British Columbia Supreme Court strikes certification application for failure to meet residency requirement
A claimant’s failure to prove standing as a British Columbia resident under section 2(1) of the Class Proceedings Act, RSBC 1996, c. 50 (CPA), can result in the certification application being struck by the Court. The British Columbia Supreme Court recently considered this issue in MM Fund v. Excelsior Mining Corp., 2022 BCSC 1541.
Who is a resident under s. 2(1) of the CPA?
Following the commencement of proceedings, the plaintiff, MM, filed its certification application. MM was a mutual fund (a trust) established under the laws of, and based in, Ontario. MM was managed by another Ontario entity as its trustee, investment fund manager and portfolio manager. MM did not have a registered office nor a place of business in B.C. The defendant, Excelsior, a copper production company listed on the Toronto Stock Exchange, sought an order to strike MM’s certification application on the basis that MM was not a resident of B.C. for the purposes of s. 2(1) of the CPA.
MM argued that it was a B.C. resident for a variety of reasons, including that it was governed by the Securities Act, RSBC 1996, c. 418; that it was a “responsible issuer” under the Securities Act which gave rise to a “real and substantial connection” to B.C.; that MM made its securities available to investors in B.C.; and that it reported to the B.C. Securities Commission.
Excelsior relied on the Supreme Court of Canada’s decision in Fundy Settlement v. Canada, 2012 SCC 14, which considered the question of the residency of a trust, like MM. The BCSC adopted the SCC’s position that the “residence of a trust should be determined by where its real business is carried on, which is where the central management and control of the trust actually takes place” (Fundy, para. 15). The BCSC took note of the fact that Ontario, not B.C., was the jurisdiction where MM was registered to do business, where MM’s central management and control was located and where its trustee’s central management and control was located. The BCSC said that MM had no physical connection to B.C. other than the fact that it sold its securities to some B.C. residents through B.C. dealers who are registered in B.C. However, this limited “connection” was insufficient to establish MM as a B.C. resident under s. 2(1) of the CPA.
In making this finding, the BCSC also referred to the Court Jurisdiction and Proceedings Transfer Act, SBC 2003 c. 28, which deals with “ordinary residency” requirements for corporations, partnerships and unincorporated associations, and similarly states that residency is established through a registered office, location, business address, place of business or central management in B.C. or an officer who is ordinarily resident in B.C.
The BCSC acknowledged that a person or corporation may have more than one place of residence and that being a resident of Ontario did not automatically preclude MM from being a resident of B.C. as well. However, the Court found on the evidence that MM had failed to demonstrate that it was a B.C. resident.

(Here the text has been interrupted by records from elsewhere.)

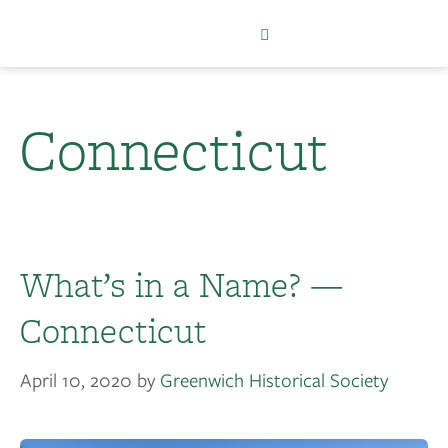
Connecticut
What’s in a Name? —
Connecticut
April 10, 2020
by
Greenwich Historical Society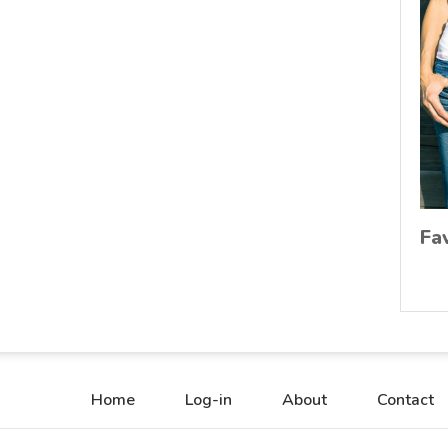
Fa
Home
Log-in
About
Contact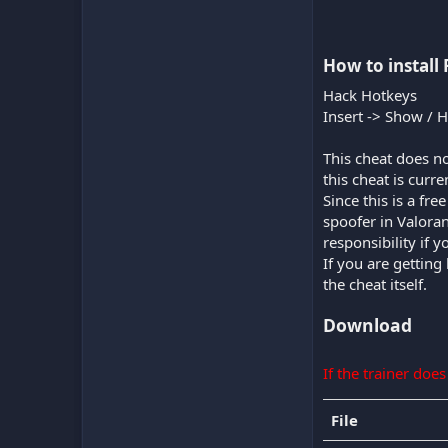
How to install 
Hack Hotkeys
Insert -> Show / 
This cheat does no
this cheat is curr
Since this is a fr
spoofer in Valora
responsibility if 
If you are getting
the cheat itself.
Download
If the trainer doe
File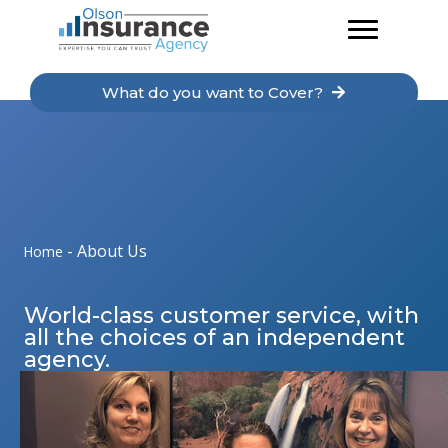
Skip
to
content
What do you want to Cover?
-
About Us
Home
World-class customer service, with
all the choices of an independent
agency.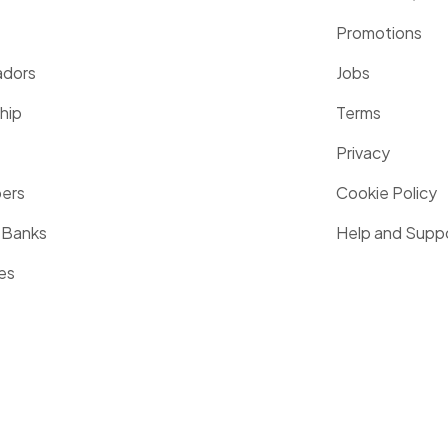
Promotions
dors
Jobs
hip
Terms
Privacy
pers
Cookie Policy
 Banks
Help and Supp
es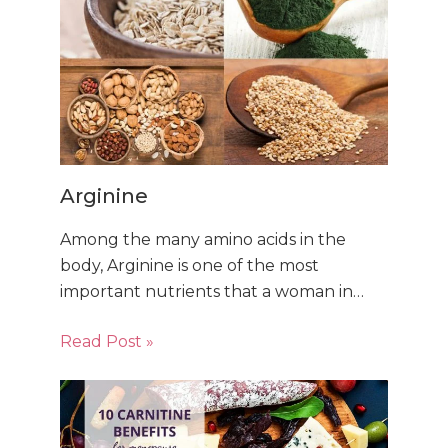
Arginine
Among the many amino acids in the
body, Arginine is one of the most
important nutrients that a woman in…
Read Post »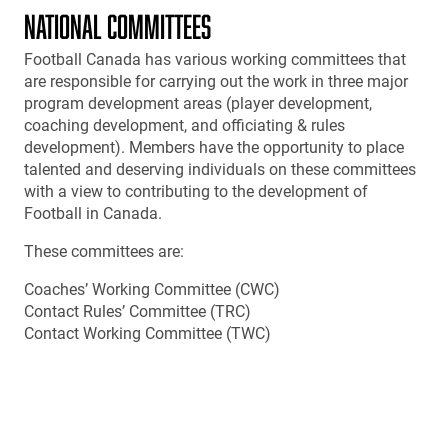
NATIONAL COMMITTEES
Football Canada has various working committees that
are responsible for carrying out the work in three major
program development areas (player development,
coaching development, and officiating & rules
development). Members have the opportunity to place
talented and deserving individuals on these committees
with a view to contributing to the development of
Football in Canada.
These committees are:
Coaches’ Working Committee (CWC)
Contact Rules’ Committee (TRC)
Contact Working Committee (TWC)
Officials’ Technical Committee (OTC)
Safety Committee
Non-Contact Working Committee
Competitions Committee
Female Working Committee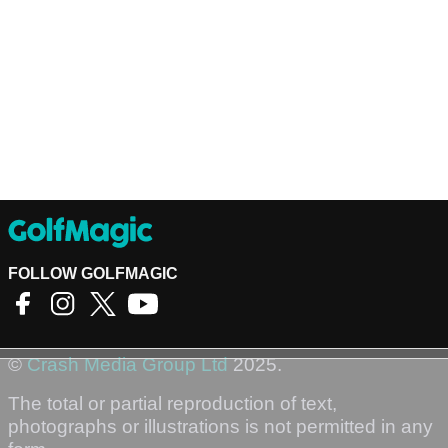
FOLLOW GOLFMAGIC
©
Crash Media Group Ltd
2025.
The total or partial reproduction of text,
photographs or illustrations is not permitted in any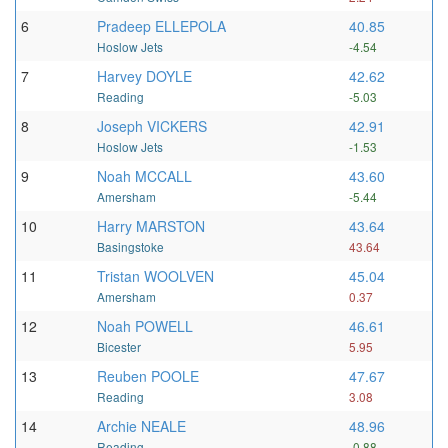
6
Pradeep ELLEPOLA
40.85
Hoslow Jets
-4.54
7
Harvey DOYLE
42.62
Reading
-5.03
8
Joseph VICKERS
42.91
Hoslow Jets
-1.53
9
Noah MCCALL
43.60
Amersham
-5.44
10
Harry MARSTON
43.64
Basingstoke
43.64
11
Tristan WOOLVEN
45.04
Amersham
0.37
12
Noah POWELL
46.61
Bicester
5.95
13
Reuben POOLE
47.67
Reading
3.08
14
Archie NEALE
48.96
Reading
-0.88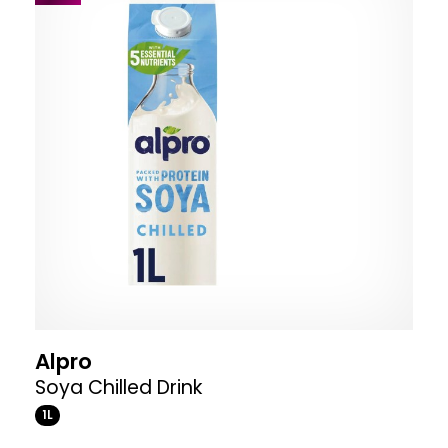
Alpro
Soya Chilled Drink
1L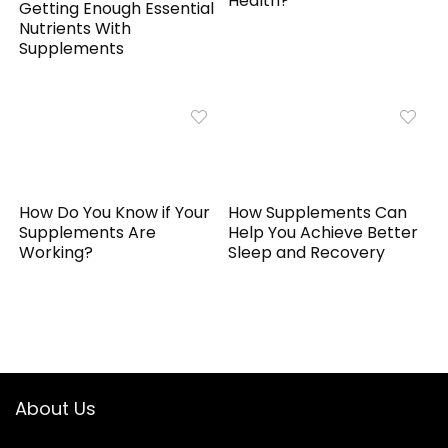
Health?
Getting Enough Essential
Nutrients With
Supplements
How Do You Know if Your
How Supplements Can
Supplements Are
Help You Achieve Better
Working?
Sleep and Recovery
About Us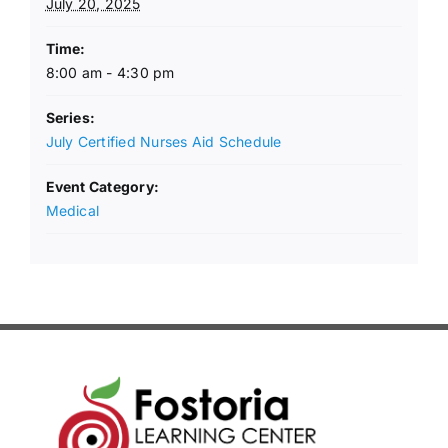
July 20, 2025
Time:
8:00 am - 4:30 pm
Series:
July Certified Nurses Aid Schedule
Event Category:
Medical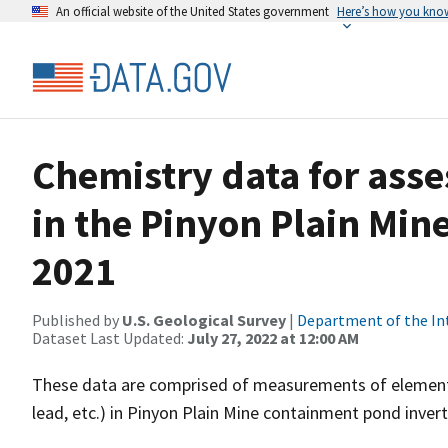
An official website of the United States government
Here’s how you kno
Chemistry data for asse
in the Pinyon Plain Mi
2021
Published by
U.S. Geological Survey
|
Department of the In
Dataset Last Updated:
July 27, 2022 at 12:00 AM
These data are comprised of measurements of elements (
lead, etc.) in Pinyon Plain Mine containment pond inver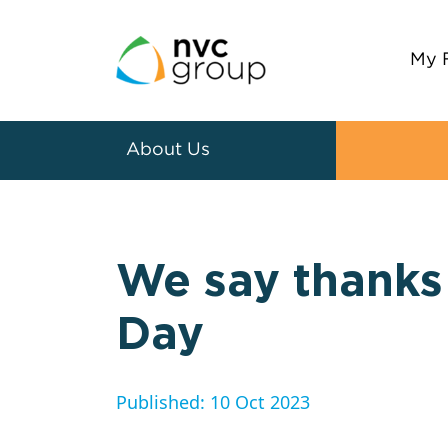
My 
About Us
We say thanks 
Day
Published: 10 Oct 2023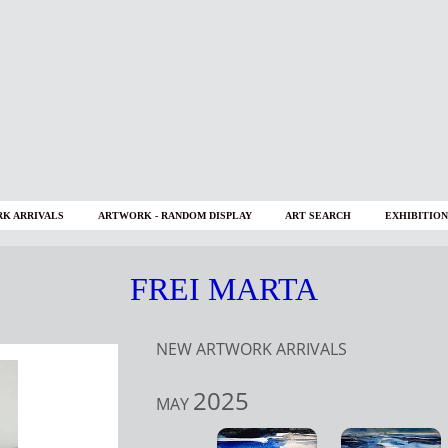
K ARRIVALS
ARTWORK - RANDOM DISPLAY
ART SEARCH
EXHIBITION
FREI MARTA
NEW ARTWORK ARRIVALS
2025
MAY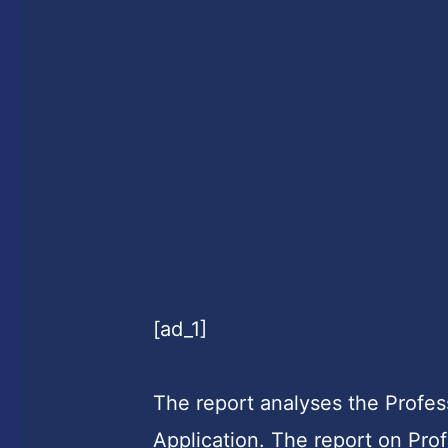
[ad_1]
The report analyses the Profe
Application. The report on Pro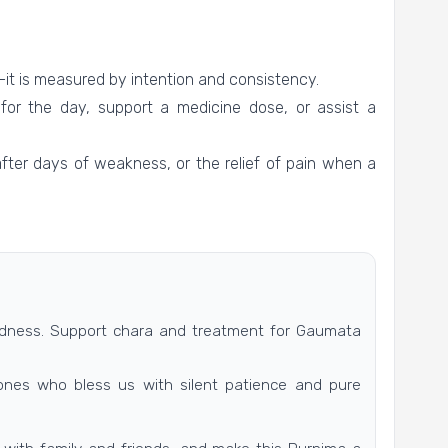
it is measured by intention and consistency.
for the day, support a medicine dose, or assist a
after days of weakness, or the relief of pain when a
indness. Support chara and treatment for Gaumata
ones who bless us with silent patience and pure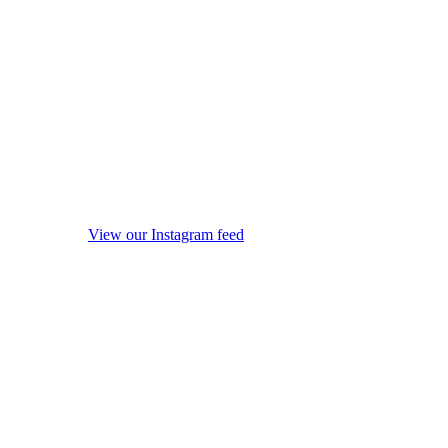
View our Instagram feed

Scheduling of applications in class proceedings
MM also argued that the BCSC’s decision on the residency issue should be deferred to the hearing of the certification application. However, relying on the well-established Shaver factors that apply to the scheduling of applications in class proceedings (referred to by the British Columbia Court of Appeal in British Columbia v. Apotex Inc., 2021 BCCA 219), the BCSC decided not to defer the residency issue to certification. In so doing, the BCSC emphasized that a determination that MM was not a B.C. resident had the potential to dispose entirely of the proceedings as a class proceeding and that a lingering uncertainty on the residency issue would put Excelsior to unnecessary costs of a certification hearing. The BCSC further emphasized that a determination of the residency issue prior to certification would be in the interests of economy and judicial efficiency and that MM would not be prejudiced in any manner if the class proceeding was scaled down to an individual action.
In conclusion, the BCSC found that MM was not a B.C. resident under s. 2(1) of the CPA and struck its certification application. The Court further ordered MM to remove the pleadings related to advancing a class proceeding under the CPA against Excelsior on the basis that they were unnecessary and vexatious. Excelsior was also awarded its costs of the application in any event of the cause.
The BCSC’s decision affirms the importance of the residency requirement in s. 2(1) of the CPA. Defendants to putative class proceedings should be mindful of the plaintiffs’ onus to prove that they have standing as a B.C. resident under s. 2(1) and may wish to consider preliminary challenges in the event that this threshold criterion is not satisfied. The Excelsior decision also confirms the B.C. Court’s willingness to adjudicate the residency status of the plaintiff prior to certification, avoiding the uncertainty and unnecessary expense of a full certification application.